De afwijkingen van de IST en ISL waarop betrokkene zich beroept zijn gemotiveerd weersproken door de DA (Dopingautoriteit; de voorzieningenrechter). Het staat voor de tuchtcommissie vooralsnog niet vast dat deze afwijkingen hebben plaatsgevonden. Echter, de tuchtcommissie zal dit in het kader van deze procedure niet nader onderzoeken aangezien het vaststellen van vermeende afwijkingen niet van belang is in het kader van de beoordeling van de vraag of er sprake is van een overtreding van artikel 3 van het Dopingreglement. Immers, zelfs al zouden deze beweerde afwijkingen komen vast te staan, dan nog kunnen deze afwijkingen niet leiden tot de conclusie dat de positieve uitslag geen betrouwbaar en onomstotelijk bewijs van de dopingovertreding vormt. Door betrokkene is namelijk niet aangetoond dat deze afwijkingen redelijkerwijs het belastende analyseresultaat hebben veroorzaakt (artikel 12 lid 5 Dopingreglement). De tuchtcommissie verwijst naar een uitspraak van het NADP Tribunaal van 7 juni 2011 in de zaak UK Anti-Doping v Edwards, alinea 3.431 (…)”.

Koppelaar heeft tegen deze uitspraak geen beroep ingesteld bij de commissie van beroep.

De vordering
Koppelaar vordert samengevat dat de door de Atletiekunie bij beslissing van 9 december 2014 aan Koppelaar opgelegde schorsingsmaatregel te schorsen, zulks totdat in een door Koppelaar aanhangig te maken bodemprocedure is beslist over een vordering tot vernietiging van die beslissing.

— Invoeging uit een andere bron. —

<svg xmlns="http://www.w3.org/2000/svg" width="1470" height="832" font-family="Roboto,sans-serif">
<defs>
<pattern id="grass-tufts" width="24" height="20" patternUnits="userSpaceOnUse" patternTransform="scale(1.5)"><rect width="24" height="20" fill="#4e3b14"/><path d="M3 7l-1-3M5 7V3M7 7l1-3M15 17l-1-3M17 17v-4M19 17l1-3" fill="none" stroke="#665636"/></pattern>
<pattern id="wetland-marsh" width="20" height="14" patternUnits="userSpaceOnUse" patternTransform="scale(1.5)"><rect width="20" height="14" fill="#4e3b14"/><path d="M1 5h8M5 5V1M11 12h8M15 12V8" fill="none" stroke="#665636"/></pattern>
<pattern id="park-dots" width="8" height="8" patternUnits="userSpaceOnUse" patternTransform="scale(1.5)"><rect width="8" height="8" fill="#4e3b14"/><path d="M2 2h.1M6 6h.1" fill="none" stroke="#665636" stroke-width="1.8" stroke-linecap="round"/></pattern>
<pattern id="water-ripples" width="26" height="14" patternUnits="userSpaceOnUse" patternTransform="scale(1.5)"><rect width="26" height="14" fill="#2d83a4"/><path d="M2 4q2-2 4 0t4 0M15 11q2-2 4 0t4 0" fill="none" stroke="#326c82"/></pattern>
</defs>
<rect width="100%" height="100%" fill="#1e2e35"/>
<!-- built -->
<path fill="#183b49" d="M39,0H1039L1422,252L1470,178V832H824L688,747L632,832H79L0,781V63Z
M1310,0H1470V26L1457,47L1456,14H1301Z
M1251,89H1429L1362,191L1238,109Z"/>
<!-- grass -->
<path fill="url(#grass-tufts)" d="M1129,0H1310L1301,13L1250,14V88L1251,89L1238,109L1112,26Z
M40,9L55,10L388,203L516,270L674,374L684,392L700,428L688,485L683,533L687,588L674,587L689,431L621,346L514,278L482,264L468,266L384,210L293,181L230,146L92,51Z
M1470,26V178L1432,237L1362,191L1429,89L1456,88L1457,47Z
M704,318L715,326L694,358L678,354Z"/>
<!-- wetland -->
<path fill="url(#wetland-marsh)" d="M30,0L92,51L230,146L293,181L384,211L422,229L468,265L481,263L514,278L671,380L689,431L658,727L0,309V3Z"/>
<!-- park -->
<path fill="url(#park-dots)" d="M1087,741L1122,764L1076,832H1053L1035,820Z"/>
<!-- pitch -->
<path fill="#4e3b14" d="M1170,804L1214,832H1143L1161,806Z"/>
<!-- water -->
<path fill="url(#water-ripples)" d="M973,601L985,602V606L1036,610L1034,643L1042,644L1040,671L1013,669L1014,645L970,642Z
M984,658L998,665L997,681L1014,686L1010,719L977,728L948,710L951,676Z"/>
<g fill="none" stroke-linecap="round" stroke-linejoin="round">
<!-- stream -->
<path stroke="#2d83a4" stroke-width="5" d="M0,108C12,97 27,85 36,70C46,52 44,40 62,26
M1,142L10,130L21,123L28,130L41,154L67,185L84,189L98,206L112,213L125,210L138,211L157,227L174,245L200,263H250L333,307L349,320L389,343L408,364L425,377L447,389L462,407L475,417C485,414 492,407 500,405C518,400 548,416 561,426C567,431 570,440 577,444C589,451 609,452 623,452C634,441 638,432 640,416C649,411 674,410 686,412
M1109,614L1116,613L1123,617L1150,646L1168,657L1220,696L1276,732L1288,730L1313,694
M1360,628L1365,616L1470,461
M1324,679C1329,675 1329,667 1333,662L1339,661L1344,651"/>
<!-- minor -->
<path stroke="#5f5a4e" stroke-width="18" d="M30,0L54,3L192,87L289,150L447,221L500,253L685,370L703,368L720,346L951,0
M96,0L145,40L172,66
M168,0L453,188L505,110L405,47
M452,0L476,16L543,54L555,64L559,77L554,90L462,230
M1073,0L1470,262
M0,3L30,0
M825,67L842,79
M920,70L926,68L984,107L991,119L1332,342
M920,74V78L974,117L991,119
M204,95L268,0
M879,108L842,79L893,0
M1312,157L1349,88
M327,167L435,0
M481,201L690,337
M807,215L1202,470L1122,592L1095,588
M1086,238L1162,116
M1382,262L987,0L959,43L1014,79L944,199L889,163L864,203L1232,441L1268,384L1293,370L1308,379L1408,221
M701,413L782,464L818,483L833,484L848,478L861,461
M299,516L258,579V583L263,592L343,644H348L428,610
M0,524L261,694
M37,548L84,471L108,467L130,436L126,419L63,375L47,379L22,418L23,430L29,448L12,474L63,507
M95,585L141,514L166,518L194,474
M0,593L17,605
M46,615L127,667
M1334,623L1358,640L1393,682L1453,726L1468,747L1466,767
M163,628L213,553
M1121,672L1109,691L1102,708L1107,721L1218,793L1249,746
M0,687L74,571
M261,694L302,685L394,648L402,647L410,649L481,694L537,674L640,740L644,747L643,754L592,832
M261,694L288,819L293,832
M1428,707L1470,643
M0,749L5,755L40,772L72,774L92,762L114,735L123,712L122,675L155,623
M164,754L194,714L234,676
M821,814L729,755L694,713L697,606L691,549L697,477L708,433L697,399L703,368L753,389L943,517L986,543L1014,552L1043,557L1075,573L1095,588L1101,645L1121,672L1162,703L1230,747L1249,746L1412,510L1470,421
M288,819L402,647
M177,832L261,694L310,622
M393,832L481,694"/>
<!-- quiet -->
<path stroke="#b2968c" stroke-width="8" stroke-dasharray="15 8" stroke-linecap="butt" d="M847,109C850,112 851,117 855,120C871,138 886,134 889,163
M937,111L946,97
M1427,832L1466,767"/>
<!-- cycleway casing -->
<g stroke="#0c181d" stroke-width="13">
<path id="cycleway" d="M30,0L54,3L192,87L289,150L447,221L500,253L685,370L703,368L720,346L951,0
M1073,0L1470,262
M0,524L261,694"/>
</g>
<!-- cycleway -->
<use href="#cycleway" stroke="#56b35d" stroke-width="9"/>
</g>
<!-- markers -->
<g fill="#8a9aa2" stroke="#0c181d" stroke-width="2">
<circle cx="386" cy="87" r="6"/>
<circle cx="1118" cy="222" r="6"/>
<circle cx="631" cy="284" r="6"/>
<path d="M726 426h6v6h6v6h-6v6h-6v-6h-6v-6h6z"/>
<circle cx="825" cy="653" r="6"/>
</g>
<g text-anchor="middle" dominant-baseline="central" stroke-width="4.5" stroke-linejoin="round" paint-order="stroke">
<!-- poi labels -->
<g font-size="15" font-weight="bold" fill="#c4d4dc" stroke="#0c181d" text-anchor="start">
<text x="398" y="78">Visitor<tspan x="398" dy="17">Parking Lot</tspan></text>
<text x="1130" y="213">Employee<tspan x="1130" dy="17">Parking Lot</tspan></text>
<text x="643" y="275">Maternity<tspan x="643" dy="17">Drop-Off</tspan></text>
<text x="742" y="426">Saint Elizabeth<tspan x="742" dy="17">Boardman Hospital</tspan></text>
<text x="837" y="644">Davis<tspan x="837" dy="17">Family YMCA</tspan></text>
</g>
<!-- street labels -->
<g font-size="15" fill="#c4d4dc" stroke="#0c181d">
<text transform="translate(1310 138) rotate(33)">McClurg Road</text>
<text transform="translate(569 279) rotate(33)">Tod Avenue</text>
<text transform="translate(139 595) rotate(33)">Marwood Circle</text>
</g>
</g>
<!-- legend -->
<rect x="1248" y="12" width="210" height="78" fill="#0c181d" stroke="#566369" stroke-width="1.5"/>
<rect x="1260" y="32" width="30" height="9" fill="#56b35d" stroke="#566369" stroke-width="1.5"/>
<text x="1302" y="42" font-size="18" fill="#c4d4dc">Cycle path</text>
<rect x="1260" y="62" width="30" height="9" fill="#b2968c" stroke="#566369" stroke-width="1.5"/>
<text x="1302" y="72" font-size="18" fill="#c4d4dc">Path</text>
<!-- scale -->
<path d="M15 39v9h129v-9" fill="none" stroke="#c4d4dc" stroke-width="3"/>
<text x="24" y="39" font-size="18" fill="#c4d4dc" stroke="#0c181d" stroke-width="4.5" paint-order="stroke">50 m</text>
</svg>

Koppelaar heeft aan zijn vorderingen ten grondslag gelegd, verkort weergegeven, dat het onderzoek dat heeft geleid tot een positieve uitslag ter zake van het gebruik door hem van doping onzorgvuldig en ondeugdelijk is gedaan en om die redenen niet mag worden gebruikt als bewijsmiddel. Daarom wordt niet toegekomen aan toepassing van het in artikel 12 van het Dopingreglement neergelegde zogenaamde “strict liability” principe. Andere bewijsmiddelen dat Koppelaar doping zou hebben gebruikt zijn niet voorhanden.

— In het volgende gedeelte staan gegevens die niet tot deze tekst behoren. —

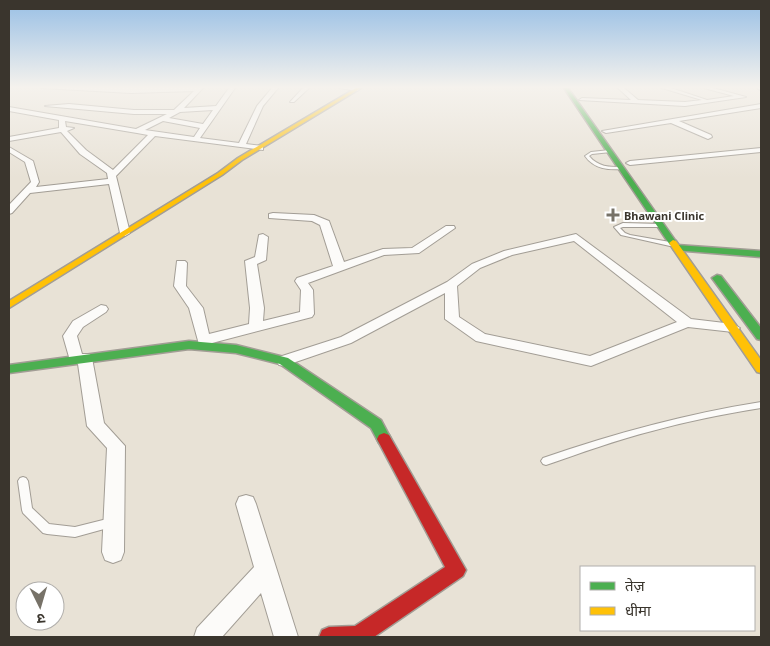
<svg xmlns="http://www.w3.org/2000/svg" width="770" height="646" font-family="'Noto Sans','Noto Sans Devanagari',sans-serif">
<rect width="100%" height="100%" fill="#e8e2d6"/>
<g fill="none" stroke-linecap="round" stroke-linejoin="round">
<defs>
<path id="lane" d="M758,88h3v2l-3,-1z
M610,150l2,1 -1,1 -19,2 -3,2c9,11 20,11 33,11h1v2c-15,1 -29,0 -38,-13l6,-4z
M623,223l38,1 1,1 -3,2h-36l-3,1 5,5 5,2 40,7 3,2 -3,2 -49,-11 -7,-8z
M761,402v6c-37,6 -73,13 -109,23 -36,9 -71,22 -106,34l-3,-1 -2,-3 2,-3c72,-25 143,-44 218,-56z
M23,477l3,1 2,3 4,27 17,16 26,3 36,-9 4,2 1,3 -1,3 -40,11 -28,-3 -4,-1 -20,-20 -1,-3 -4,-29 2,-3z"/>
<path id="street" d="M42,88h161l-19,20 32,-2 13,-18h6l-35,50 39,5 18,-37 15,-18h6l-15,18 -17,38 17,2v4l-108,-14 -39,40 14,57 -5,3 -5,-3 -11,-49 -79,9 -18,20 -3,1v-9l22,-23 -6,-20 -16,-10v-5l24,14 6,21 -3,5 72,-8 -1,-6 -27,-19 -19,-22 -52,9v-4l50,-9v-8l-50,-9v-4l127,22 31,-15h-33l-89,-8 24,-2 65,6h40l20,-19 -63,2zM213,110l-10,14 -34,-6 11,-6zM65,121l72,12 11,2 -35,35 -27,-20 -19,-19 7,-3 -8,-1zM163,121l37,7 -6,9 -49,-7z
M303,88h6l-15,14h-4z
M340,88h19l1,1 -3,2z
M618,88h6l14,12 47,2 17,-2 -40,-12h9l36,12 27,-4 -30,-8h9l33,9 -61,9 -106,-6 3,-2 49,2z
M761,104v4l-82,13 32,14 1,2 -4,2 -37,-16 -65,10 -4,-2z
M761,148v4l-131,13 -4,-2 4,-2z
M273,213l41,2 15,6 15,41 39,-13 29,-1 34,-22h8l1,2 -36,25 -35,2 -76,28 5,7 1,24 -2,3 -100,26 -2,5h-10l-11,-40 -15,-22 3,-25h8l2,2 -1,23 17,22 6,26 40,-10 1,-16 -5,-47 10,-4 4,-22 4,-1 5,3 -2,23 -9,4 7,44 -1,13 37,-9 1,-22 -6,-9 2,-3 36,-12 -13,-41 -8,-4 -43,-3v-4z
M576,234l115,85 42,5 7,4 -7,4 -45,-5 -97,39 -115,-25 -31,-22v-26l-94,50 -67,23 -5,-1 -3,-4 3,-4 62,-20 106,-55 25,-18 32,-13zM574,241l103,81 -87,34 -105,-22 -26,-17 -2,-31 23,-18 32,-13z
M101,305l5,1 2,3 -2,3 -23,15 -6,9 5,18h8l2,4 12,65 21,23 -1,106 -3,8 -8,3 -8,-3 -3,-8 5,-104 -20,-22 -9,-62h-7l-8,-28 10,-15z
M246,495l7,2 3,7 42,133h-24l-13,-44 -39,44h-28l3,-9 57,-61 -18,-63 3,-7z"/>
<path id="fast" d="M564,88h4l109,155 -1,2h-6z
M677,245l84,6v6l-87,-7v-4z
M717,275l4,1 40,52v12l-4,-1 -45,-61z
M189,341l47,4 52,13 93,62 10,19 -2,4 -5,2 -5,-2 -8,-15 -91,-64 -44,-11 -47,-4 -180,24v-8z"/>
<path id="slow" d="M356,88h5l-119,72 -20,15 -213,133v-7l209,-128 20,-15z
M673,240l3,1 85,119v13l-4,-1 -88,-129z"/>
<path id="jam" d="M384,433l5,2 77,135 -3,6 -89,61h-55l3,-7 7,-3 26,-1 90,-59 -68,-128 2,-4z"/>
</defs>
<!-- lane casing -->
<use href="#lane" stroke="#a29d95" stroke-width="2"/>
<!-- street casing -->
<use href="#street" stroke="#a29d95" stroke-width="2"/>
<!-- fast casing -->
<use href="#fast" stroke="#a29d95" stroke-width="3"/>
<!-- slow casing -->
<use href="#slow" stroke="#a29d95" stroke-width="3"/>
<!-- jam casing -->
<use href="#jam" stroke="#a29d95" stroke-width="3"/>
<!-- lane -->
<use href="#lane" fill="#fcfbf9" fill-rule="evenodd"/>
<!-- street -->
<use href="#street" fill="#fcfbf9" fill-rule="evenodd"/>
<!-- fast -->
<use href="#fast" fill="#4caf50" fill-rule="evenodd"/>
<!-- slow -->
<use href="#slow" fill="#ffc107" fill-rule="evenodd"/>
<!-- jam -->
<use href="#jam" fill="#c62828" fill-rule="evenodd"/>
</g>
<!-- sky -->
<linearGradient id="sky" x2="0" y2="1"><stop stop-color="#98bfe5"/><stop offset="0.49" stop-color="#f5f2ed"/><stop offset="1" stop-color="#f5f2ed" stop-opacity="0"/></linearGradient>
<rect width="770" height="178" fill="url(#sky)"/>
<!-- markers -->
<path fill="#777268" stroke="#fff" stroke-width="2" d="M610.5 207.5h5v5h5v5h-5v5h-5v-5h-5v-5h5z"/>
<g text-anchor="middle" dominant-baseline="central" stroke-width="4" stroke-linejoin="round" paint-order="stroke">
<!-- far-poi labels -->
<g font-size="11" font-weight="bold" fill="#3a352d" stroke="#fff" text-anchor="start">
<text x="624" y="215">Bhawani Clinic</text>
</g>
</g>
<!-- border -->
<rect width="770" height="646" fill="none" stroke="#3a352d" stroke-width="20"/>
<!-- legend -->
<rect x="580" y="566" width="175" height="65" fill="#ffffff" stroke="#b0aeab"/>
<rect x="590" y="582" width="25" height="8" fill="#4caf50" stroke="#b0aeab"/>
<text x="625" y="591" font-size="15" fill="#3a352d">तेज़</text>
<rect x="590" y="607" width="25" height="8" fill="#ffc107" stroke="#b0aeab"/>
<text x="625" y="616" font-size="15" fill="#3a352d">धीमा</text>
<!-- north arrow -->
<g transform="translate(40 606) rotate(175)"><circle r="24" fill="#ffffff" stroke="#b0aeab"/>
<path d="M0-4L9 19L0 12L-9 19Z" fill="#777268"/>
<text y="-8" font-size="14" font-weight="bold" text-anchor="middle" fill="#3a352d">उ</text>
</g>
</svg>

De beslissing van de tuchtrechter is daarom in strijd met artikel 2:8 BW en aldus op grond van artikel 2:15 BW vernietigbaar. Koppelaar is voornemens een bodemprocedure tegen de Atletiekunie te starten waarin op die grond vernietiging van het besluit zal worden gevorderd. Er is daarom reden dit besluit te schorsen totdat in die bodemprocedure zal zijn beslist.

De beoordeling
De voorzieningenrechter is van oordeel dat Koppelaar heeft zich, door lid te worden van de Atletiekunie, onderworpen aan de statutaire-, tuchtrechtelijke- en dopingregels zoals die zijn neergelegd in de hiervoor onder de feiten genoemde statuten en reglementen. Dat betekent dat de overheidsrechter deze regels zal moeten respecteren.

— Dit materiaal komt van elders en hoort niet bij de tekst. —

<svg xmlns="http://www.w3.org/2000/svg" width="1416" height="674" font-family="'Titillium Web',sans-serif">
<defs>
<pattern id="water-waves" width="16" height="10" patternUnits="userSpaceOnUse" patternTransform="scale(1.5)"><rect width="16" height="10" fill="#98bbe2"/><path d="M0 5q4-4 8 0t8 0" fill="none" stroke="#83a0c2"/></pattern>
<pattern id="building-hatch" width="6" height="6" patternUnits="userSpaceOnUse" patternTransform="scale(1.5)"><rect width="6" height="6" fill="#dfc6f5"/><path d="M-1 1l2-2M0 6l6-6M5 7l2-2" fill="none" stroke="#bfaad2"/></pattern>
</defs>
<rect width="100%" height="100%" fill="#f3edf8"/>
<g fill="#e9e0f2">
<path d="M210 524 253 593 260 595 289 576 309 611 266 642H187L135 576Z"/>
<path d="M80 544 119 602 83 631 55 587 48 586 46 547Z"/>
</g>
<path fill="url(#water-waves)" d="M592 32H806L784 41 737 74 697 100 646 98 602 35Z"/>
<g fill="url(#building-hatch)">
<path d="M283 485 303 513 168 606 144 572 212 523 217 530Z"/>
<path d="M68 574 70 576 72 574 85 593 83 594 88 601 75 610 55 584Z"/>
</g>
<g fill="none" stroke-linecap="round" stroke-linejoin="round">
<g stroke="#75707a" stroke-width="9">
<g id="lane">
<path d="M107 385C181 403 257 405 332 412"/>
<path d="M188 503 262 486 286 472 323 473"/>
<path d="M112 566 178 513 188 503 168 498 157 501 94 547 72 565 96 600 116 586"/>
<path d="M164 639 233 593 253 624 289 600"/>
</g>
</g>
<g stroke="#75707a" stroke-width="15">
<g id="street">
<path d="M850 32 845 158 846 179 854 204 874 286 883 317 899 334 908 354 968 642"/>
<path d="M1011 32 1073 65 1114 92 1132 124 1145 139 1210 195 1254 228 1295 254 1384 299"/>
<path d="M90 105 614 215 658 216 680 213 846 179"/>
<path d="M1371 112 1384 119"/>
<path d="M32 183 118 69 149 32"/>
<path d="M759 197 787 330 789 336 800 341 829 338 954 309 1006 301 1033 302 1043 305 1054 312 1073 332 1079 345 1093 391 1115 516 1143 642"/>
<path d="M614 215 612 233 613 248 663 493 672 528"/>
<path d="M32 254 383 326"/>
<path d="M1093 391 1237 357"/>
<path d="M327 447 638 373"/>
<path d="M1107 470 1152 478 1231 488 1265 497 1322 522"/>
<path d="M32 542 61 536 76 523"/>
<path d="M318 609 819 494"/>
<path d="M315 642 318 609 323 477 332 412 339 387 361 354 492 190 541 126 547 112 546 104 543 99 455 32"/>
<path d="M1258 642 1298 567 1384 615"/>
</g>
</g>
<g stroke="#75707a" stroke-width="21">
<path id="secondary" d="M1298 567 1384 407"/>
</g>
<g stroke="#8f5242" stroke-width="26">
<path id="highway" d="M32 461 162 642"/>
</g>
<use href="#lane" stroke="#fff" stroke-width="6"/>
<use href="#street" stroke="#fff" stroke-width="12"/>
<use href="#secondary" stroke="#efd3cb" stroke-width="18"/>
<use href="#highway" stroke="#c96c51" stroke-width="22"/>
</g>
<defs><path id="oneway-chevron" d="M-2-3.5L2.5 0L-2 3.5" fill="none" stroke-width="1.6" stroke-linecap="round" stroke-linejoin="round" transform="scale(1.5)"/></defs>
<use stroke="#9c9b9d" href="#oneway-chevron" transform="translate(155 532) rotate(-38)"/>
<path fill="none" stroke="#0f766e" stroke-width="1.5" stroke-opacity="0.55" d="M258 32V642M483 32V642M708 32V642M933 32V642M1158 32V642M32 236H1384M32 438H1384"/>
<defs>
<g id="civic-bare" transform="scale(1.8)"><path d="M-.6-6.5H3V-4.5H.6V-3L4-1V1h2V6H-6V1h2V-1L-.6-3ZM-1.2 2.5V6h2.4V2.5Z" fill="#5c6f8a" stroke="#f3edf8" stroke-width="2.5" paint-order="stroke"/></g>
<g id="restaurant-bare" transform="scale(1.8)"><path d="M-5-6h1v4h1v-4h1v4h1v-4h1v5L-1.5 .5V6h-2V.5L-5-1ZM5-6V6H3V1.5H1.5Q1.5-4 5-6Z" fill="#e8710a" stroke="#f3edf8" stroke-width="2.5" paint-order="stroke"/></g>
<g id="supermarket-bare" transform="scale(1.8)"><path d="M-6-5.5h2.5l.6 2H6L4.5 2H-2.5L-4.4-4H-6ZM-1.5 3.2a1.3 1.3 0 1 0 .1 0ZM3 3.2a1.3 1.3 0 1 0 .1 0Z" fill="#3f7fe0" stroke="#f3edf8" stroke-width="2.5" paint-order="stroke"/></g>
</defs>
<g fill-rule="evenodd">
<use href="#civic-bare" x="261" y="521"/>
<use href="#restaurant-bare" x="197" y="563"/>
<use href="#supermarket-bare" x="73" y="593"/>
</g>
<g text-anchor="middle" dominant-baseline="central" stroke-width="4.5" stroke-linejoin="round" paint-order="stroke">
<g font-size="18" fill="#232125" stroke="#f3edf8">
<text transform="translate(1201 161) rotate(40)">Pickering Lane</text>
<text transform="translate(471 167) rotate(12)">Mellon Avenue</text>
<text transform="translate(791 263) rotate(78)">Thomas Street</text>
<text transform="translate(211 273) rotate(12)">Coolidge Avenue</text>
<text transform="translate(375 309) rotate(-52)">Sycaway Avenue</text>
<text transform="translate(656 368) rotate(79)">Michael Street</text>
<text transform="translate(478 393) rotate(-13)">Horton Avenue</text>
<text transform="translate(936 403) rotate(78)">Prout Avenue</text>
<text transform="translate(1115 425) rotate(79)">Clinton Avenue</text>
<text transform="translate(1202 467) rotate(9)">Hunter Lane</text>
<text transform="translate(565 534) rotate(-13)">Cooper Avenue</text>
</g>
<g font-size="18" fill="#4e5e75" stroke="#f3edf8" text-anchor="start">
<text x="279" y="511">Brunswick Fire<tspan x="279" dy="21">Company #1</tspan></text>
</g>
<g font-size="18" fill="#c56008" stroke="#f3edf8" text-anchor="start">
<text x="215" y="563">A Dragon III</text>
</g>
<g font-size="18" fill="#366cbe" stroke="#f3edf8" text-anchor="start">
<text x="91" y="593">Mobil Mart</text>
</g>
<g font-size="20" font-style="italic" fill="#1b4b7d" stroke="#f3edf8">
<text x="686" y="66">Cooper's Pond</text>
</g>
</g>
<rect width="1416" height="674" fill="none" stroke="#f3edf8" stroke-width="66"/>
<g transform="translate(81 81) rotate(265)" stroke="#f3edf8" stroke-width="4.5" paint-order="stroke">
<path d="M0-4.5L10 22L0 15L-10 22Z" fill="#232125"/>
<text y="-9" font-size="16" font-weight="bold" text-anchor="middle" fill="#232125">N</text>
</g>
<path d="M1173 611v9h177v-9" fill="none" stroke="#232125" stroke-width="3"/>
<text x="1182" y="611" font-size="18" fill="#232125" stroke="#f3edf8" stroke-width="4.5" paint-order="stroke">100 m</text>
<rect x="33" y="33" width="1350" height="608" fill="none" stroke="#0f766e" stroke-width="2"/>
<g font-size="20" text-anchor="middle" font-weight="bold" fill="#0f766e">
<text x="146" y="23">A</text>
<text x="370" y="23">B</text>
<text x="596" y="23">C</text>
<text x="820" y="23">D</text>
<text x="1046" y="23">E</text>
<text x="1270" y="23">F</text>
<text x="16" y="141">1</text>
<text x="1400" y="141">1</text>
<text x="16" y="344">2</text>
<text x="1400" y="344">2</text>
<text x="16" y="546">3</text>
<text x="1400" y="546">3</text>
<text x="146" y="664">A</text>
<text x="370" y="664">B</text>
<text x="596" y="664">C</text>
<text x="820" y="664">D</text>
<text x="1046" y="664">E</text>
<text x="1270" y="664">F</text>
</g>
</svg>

Voor de door Koppelaar voorgestane aantasting van de beslissing van de tuchtrechter geldt dat die beslissing op grond van het bepaalde in artikel 9 lid 4 van de statuten kan worden gezien als een besluit van een orgaan van een rechtspersoon. Een dergelijk besluit kan op grond van art. 2:15 BW worden vernietigd wegens strijd met de in art. 2:8 BW bedoelde redelijkheid en billijkheid. Op grond van de toepasselijke statutaire- en tuchtrechtelijke regels kan de beslissing van de tuchtrechter ook worden beschouwd als een bindende beslissing, die ingevolge het bepaalde in 7:904 lid 1 BW vernietigbaar is als gebondenheid daaraan in verband met de inhoud of de wijze van totstandkoming daarvan naar maatstaven van redelijkheid en billijkheid onaanvaardbaar is. In beide gevallen komt aan de voorzieningenrechter in het kader van dit geding slechts een marginale toetsing toe. Met inachtneming daarvan zijn de volgende omstandigheden van belang.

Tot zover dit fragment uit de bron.